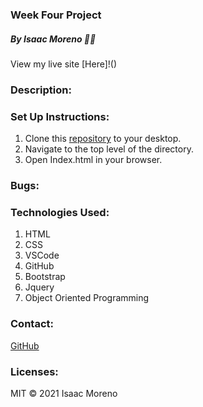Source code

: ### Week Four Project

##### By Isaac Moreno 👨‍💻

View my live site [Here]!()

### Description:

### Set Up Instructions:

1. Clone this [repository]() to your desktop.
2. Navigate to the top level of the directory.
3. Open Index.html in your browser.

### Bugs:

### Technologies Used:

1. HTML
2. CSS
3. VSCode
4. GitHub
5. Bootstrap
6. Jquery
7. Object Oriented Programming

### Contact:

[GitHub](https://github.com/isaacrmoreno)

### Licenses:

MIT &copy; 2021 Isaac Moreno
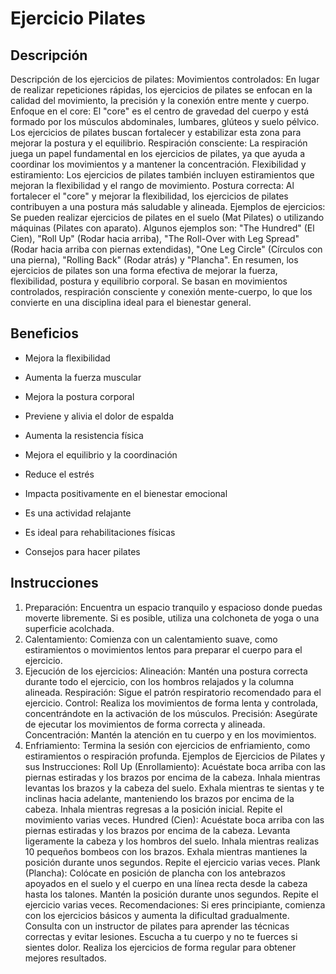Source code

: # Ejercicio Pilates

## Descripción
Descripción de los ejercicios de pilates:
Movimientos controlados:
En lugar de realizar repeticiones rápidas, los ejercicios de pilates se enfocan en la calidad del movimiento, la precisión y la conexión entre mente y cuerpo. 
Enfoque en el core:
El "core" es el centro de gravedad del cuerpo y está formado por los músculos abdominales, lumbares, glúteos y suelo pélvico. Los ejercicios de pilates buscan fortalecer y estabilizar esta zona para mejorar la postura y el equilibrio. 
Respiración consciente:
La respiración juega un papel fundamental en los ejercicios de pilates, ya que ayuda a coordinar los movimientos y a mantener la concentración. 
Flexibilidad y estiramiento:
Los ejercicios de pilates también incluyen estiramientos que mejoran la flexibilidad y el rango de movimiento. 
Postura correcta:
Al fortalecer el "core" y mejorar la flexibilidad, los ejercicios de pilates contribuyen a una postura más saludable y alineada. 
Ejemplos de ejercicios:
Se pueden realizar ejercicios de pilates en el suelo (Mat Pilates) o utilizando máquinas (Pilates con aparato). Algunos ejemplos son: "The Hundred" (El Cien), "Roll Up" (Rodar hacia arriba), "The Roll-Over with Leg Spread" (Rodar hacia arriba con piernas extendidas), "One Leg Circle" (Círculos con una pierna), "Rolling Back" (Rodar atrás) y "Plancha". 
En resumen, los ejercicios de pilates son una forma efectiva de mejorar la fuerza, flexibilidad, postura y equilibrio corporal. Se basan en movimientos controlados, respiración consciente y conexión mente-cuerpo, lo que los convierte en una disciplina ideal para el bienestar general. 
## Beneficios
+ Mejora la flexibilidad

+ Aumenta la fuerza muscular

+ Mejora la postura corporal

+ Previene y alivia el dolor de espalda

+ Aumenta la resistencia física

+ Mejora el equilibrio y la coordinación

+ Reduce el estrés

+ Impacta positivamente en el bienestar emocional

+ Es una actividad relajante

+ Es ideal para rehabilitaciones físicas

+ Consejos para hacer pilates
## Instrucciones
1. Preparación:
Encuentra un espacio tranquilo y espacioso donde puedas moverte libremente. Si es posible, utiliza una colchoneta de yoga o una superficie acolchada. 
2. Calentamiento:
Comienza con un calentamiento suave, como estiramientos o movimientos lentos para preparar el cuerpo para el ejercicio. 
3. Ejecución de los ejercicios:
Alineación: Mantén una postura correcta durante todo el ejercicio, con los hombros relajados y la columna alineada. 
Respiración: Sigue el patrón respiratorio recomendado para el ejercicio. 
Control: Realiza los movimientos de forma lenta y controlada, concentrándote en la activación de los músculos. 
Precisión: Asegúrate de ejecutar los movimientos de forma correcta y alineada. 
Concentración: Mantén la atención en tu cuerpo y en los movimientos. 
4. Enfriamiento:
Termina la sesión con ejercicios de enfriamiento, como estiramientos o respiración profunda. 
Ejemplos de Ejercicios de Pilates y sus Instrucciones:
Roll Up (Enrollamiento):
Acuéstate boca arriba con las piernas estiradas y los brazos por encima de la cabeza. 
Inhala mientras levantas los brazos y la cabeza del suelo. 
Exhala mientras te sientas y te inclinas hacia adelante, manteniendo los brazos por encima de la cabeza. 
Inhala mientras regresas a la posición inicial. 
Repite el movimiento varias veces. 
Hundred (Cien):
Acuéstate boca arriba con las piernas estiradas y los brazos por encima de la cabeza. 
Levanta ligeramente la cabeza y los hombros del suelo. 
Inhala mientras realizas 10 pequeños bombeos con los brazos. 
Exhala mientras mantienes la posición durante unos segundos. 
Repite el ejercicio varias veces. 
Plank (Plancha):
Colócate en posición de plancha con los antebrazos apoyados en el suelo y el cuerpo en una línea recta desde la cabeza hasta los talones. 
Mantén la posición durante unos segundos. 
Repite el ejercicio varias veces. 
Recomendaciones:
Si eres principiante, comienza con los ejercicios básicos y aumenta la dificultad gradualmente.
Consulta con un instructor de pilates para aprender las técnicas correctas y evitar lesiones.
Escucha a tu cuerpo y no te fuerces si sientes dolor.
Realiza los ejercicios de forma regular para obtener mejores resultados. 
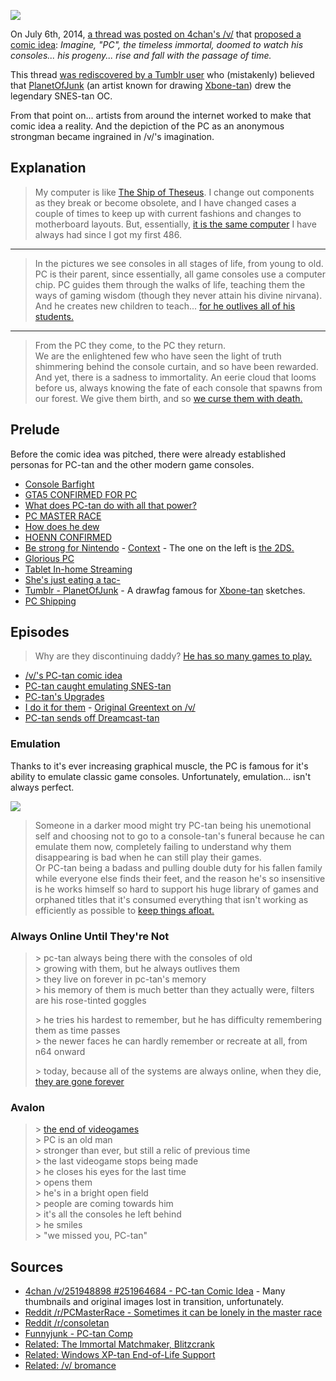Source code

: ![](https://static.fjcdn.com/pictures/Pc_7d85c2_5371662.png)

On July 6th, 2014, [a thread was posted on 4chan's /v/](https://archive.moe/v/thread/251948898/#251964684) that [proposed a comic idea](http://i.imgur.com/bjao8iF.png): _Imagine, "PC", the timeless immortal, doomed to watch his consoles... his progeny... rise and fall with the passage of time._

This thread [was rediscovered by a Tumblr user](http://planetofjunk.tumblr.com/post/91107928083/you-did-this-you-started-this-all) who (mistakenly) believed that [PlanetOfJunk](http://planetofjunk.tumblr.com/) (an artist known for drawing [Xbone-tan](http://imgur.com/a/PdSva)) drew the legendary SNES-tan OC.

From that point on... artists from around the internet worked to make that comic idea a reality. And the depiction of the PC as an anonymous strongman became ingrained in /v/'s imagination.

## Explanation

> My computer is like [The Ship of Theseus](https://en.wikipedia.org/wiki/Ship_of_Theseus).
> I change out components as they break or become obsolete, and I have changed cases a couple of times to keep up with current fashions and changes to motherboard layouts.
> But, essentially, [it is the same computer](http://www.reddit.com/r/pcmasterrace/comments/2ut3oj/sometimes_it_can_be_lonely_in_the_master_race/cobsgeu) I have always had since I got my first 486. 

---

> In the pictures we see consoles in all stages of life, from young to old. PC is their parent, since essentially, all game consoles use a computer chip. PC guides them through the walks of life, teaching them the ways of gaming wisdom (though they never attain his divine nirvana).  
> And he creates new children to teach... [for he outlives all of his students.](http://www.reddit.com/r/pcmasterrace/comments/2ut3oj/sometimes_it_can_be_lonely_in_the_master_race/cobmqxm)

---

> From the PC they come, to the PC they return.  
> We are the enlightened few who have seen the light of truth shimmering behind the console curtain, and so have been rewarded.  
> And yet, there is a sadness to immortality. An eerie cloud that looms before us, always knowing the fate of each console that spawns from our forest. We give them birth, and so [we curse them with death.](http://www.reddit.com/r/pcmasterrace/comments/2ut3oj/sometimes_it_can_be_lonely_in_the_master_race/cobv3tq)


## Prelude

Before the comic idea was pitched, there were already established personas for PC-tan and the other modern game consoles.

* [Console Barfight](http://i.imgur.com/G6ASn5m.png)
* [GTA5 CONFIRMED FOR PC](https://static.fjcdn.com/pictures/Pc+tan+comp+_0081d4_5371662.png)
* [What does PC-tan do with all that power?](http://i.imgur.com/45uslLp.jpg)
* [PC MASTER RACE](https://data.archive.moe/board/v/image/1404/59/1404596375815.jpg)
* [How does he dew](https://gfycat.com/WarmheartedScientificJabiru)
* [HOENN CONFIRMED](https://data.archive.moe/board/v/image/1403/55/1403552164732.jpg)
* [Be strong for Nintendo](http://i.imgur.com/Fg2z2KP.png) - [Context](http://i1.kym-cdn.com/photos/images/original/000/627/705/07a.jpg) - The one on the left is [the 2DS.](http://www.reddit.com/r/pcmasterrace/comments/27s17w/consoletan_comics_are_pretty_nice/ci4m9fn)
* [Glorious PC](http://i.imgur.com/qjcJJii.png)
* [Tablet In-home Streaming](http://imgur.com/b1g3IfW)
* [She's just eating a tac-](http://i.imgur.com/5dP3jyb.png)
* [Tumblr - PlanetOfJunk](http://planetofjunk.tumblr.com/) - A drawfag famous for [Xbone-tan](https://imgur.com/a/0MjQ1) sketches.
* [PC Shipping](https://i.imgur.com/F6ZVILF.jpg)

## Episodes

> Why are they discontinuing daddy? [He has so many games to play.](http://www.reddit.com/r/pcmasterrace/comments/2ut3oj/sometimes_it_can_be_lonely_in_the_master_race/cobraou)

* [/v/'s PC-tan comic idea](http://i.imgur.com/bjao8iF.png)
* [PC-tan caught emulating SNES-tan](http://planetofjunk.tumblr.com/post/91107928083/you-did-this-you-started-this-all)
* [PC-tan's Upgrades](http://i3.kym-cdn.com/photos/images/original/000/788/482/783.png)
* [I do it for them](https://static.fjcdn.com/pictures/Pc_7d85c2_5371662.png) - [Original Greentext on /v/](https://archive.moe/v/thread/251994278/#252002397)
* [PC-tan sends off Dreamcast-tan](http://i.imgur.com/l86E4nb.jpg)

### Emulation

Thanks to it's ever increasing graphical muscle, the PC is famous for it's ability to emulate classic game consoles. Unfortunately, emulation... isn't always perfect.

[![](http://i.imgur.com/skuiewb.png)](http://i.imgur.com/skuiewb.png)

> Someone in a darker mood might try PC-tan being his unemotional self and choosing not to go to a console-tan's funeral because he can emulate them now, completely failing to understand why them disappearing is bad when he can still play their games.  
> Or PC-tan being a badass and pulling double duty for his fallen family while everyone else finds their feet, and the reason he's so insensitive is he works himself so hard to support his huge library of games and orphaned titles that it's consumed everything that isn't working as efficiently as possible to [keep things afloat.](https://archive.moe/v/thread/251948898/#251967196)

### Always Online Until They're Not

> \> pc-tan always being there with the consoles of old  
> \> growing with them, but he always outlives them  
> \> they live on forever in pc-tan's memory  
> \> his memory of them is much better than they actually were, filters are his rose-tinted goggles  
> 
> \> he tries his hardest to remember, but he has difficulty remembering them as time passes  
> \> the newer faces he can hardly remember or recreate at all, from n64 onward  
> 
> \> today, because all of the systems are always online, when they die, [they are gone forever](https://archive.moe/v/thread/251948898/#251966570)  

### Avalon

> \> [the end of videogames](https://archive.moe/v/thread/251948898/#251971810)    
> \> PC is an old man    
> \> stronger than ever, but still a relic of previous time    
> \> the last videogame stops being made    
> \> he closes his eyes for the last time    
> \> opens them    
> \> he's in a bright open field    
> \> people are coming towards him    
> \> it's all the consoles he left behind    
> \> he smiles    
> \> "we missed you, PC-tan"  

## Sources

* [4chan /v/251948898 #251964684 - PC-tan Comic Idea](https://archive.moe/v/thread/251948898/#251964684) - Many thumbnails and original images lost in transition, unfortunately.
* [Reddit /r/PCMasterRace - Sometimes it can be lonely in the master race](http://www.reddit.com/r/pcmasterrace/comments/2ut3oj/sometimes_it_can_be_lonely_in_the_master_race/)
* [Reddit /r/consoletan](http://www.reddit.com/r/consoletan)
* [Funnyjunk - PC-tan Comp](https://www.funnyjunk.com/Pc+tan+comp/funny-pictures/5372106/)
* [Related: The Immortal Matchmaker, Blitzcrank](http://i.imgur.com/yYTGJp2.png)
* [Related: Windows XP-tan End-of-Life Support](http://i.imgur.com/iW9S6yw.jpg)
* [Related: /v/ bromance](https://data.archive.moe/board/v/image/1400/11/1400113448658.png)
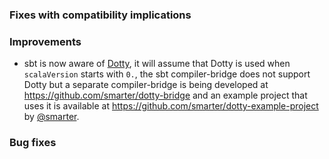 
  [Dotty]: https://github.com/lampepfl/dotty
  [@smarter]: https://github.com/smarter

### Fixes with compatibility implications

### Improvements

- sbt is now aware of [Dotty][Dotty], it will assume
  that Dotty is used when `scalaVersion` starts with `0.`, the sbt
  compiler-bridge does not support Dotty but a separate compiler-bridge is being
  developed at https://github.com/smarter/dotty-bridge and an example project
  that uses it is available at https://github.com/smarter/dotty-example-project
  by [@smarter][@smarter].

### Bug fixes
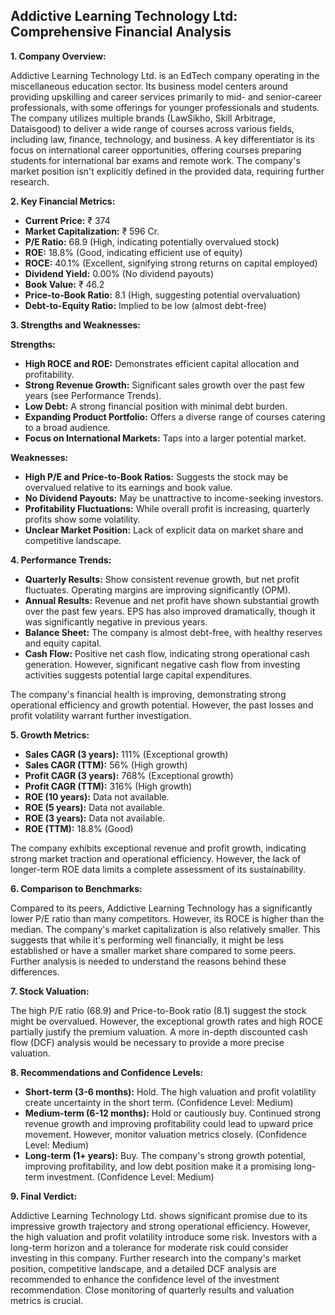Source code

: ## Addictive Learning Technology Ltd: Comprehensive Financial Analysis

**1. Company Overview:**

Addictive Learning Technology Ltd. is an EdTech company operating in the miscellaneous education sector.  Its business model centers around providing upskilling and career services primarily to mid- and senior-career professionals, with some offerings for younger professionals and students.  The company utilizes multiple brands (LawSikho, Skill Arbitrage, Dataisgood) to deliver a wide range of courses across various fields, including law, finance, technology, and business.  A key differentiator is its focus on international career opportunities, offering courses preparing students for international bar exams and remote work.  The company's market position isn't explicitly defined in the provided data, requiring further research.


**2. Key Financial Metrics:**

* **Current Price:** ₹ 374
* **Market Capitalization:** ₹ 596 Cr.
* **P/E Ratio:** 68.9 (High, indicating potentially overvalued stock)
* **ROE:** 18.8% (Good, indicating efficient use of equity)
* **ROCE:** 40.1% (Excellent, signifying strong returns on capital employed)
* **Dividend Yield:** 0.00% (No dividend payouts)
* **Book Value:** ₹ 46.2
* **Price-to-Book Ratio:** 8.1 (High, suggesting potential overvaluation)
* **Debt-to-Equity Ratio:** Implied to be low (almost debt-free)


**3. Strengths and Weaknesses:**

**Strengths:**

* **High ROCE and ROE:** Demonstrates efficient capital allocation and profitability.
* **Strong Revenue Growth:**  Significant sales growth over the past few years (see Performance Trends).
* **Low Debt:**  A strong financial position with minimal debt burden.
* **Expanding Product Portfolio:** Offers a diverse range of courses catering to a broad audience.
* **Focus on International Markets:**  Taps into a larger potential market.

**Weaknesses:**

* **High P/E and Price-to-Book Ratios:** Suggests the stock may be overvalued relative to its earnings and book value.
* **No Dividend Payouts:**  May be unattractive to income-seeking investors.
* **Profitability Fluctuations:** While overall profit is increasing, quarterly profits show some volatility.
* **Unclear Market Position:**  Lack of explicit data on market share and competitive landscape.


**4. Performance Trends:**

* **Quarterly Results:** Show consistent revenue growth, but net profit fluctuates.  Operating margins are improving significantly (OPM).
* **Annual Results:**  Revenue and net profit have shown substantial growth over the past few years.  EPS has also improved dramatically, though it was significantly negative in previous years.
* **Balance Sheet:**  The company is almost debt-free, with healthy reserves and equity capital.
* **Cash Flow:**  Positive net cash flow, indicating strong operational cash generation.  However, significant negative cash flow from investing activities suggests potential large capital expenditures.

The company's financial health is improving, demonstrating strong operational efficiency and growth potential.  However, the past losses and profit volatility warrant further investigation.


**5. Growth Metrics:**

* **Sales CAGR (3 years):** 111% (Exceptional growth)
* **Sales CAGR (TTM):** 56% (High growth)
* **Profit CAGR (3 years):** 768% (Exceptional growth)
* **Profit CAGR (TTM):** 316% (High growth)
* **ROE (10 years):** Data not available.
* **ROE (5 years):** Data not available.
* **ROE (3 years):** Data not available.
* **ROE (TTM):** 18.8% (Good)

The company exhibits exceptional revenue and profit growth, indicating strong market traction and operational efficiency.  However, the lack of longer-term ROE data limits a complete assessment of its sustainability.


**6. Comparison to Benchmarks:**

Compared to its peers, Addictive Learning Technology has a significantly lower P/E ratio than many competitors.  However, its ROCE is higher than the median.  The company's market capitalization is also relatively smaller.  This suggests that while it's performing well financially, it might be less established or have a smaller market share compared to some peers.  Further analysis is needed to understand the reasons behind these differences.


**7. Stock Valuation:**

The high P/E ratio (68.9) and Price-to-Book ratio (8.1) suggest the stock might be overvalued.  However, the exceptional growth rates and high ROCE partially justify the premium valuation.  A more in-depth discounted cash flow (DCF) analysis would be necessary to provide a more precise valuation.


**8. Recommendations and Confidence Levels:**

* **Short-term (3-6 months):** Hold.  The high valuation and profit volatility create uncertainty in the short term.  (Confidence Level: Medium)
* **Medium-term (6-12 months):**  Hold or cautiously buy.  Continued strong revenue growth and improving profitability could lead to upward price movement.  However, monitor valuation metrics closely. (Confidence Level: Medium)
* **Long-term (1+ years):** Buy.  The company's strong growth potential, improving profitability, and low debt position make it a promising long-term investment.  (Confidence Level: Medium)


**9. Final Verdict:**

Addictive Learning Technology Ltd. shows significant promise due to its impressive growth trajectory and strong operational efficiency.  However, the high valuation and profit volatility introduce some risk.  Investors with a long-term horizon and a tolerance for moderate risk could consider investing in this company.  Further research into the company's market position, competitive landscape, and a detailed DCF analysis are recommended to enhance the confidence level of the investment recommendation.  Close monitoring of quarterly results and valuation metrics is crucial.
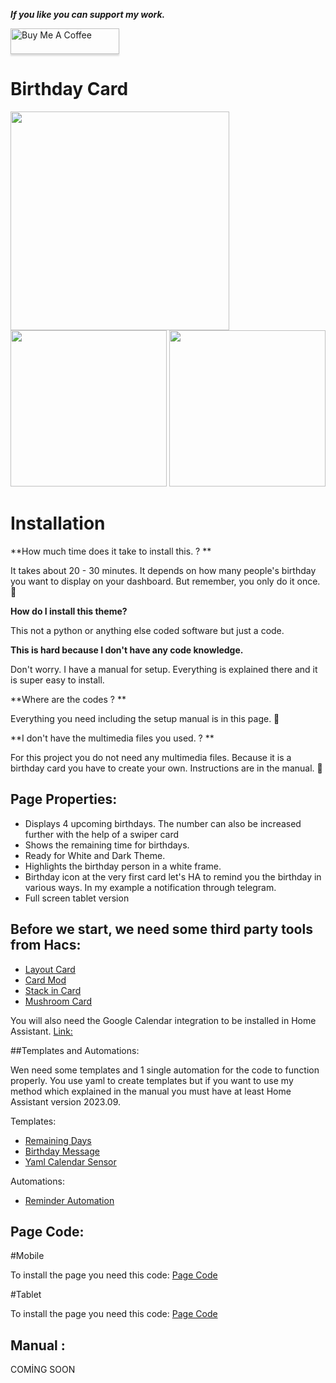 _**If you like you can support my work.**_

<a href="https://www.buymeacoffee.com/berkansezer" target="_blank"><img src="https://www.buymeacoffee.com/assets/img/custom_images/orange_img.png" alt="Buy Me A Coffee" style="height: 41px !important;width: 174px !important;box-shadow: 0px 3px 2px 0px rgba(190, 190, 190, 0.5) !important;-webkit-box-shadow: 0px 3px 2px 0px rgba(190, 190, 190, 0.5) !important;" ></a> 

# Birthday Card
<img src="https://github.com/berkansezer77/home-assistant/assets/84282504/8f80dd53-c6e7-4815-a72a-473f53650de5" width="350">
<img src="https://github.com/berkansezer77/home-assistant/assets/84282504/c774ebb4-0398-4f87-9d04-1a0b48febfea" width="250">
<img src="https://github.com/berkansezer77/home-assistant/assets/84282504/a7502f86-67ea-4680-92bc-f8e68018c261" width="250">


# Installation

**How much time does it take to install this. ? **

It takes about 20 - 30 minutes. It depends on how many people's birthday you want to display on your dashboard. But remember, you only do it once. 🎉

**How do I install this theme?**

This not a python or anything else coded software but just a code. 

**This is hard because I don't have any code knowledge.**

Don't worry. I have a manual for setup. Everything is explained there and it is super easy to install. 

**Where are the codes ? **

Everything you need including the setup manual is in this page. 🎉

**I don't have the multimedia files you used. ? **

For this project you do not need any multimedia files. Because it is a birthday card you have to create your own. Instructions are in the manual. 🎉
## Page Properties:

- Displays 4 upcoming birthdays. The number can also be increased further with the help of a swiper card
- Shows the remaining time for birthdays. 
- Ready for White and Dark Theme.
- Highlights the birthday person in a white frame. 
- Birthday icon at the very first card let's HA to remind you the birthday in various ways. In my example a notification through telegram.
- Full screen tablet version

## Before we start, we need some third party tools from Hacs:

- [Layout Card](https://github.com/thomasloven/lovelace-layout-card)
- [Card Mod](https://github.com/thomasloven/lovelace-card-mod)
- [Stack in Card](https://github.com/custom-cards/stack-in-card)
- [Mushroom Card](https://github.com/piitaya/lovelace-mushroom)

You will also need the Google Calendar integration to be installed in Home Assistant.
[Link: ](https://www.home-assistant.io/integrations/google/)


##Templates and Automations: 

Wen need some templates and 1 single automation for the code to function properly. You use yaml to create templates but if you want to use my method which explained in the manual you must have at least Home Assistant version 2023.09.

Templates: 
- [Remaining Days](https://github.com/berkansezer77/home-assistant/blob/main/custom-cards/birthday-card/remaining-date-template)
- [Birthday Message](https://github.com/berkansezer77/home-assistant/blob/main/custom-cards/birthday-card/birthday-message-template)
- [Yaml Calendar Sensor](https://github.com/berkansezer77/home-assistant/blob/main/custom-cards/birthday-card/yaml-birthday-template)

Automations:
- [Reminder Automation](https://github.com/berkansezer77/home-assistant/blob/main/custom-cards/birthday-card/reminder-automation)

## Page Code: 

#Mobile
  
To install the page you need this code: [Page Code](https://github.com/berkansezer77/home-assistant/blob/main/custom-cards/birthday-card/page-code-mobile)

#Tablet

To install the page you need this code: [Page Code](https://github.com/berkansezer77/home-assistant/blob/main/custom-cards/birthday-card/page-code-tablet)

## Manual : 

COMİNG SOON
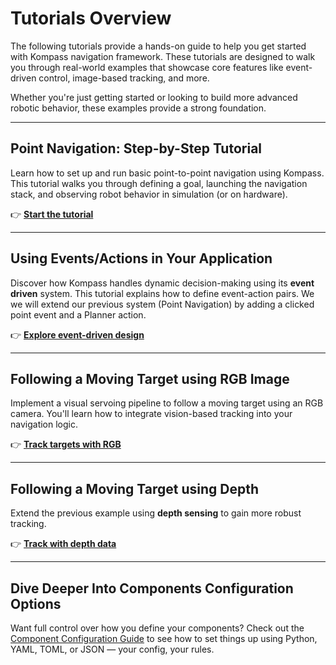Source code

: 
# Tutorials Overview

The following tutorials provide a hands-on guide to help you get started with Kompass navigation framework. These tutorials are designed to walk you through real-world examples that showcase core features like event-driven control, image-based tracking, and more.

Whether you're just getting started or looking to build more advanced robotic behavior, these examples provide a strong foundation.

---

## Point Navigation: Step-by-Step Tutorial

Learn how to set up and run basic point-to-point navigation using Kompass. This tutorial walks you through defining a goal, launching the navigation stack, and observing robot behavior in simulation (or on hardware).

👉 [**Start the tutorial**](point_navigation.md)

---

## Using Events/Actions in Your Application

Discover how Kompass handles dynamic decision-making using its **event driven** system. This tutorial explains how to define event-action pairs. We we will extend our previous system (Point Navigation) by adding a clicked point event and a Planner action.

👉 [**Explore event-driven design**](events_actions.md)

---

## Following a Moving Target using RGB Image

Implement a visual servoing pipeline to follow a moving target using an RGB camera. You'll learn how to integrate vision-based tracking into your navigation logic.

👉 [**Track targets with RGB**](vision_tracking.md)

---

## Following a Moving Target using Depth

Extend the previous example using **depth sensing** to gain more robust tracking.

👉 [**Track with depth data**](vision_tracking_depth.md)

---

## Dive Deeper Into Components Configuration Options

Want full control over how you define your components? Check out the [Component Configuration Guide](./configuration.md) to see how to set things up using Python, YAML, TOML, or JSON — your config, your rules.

WHAT TO DO:
Only the lines above from the line with "La respiración juega" to the line with "Alineación: Mantén una", those two lines included, should be reproduced exactly.

REPLY TO THE EXERCISE:
La respiración juega un papel fundamental en los ejercicios de pilates, ya que ayuda a coordinar los movimientos y a mantener la concentración. 
Flexibilidad y estiramiento:
Los ejercicios de pilates también incluyen estiramientos que mejoran la flexibilidad y el rango de movimiento. 
Postura correcta:
Al fortalecer el "core" y mejorar la flexibilidad, los ejercicios de pilates contribuyen a una postura más saludable y alineada. 
Ejemplos de ejercicios:
Se pueden realizar ejercicios de pilates en el suelo (Mat Pilates) o utilizando máquinas (Pilates con aparato). Algunos ejemplos son: "The Hundred" (El Cien), "Roll Up" (Rodar hacia arriba), "The Roll-Over with Leg Spread" (Rodar hacia arriba con piernas extendidas), "One Leg Circle" (Círculos con una pierna), "Rolling Back" (Rodar atrás) y "Plancha". 
En resumen, los ejercicios de pilates son una forma efectiva de mejorar la fuerza, flexibilidad, postura y equilibrio corporal. Se basan en movimientos controlados, respiración consciente y conexión mente-cuerpo, lo que los convierte en una disciplina ideal para el bienestar general. 
## Beneficios
+ Mejora la flexibilidad

+ Aumenta la fuerza muscular

+ Mejora la postura corporal

+ Previene y alivia el dolor de espalda

+ Aumenta la resistencia física

+ Mejora el equilibrio y la coordinación

+ Reduce el estrés

+ Impacta positivamente en el bienestar emocional

+ Es una actividad relajante

+ Es ideal para rehabilitaciones físicas

+ Consejos para hacer pilates
## Instrucciones
1. Preparación:
Encuentra un espacio tranquilo y espacioso donde puedas moverte libremente. Si es posible, utiliza una colchoneta de yoga o una superficie acolchada. 
2. Calentamiento:
Comienza con un calentamiento suave, como estiramientos o movimientos lentos para preparar el cuerpo para el ejercicio. 
3. Ejecución de los ejercicios:
Alineación: Mantén una postura correcta durante todo el ejercicio, con los hombros relajados y la columna alineada. 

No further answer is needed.